Data for the task:
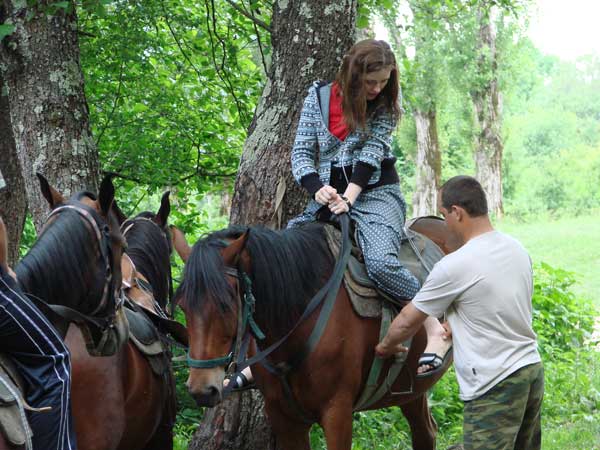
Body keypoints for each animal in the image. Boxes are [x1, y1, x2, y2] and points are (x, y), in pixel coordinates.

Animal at [173, 215, 454, 450]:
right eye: (183, 306)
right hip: (412, 388)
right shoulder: (284, 418)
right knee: (426, 432)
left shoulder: (337, 412)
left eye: (225, 305)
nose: (201, 390)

Task requirements: A single number is the whole answer: how many lines in the data above hold the string "right".

Your response: 4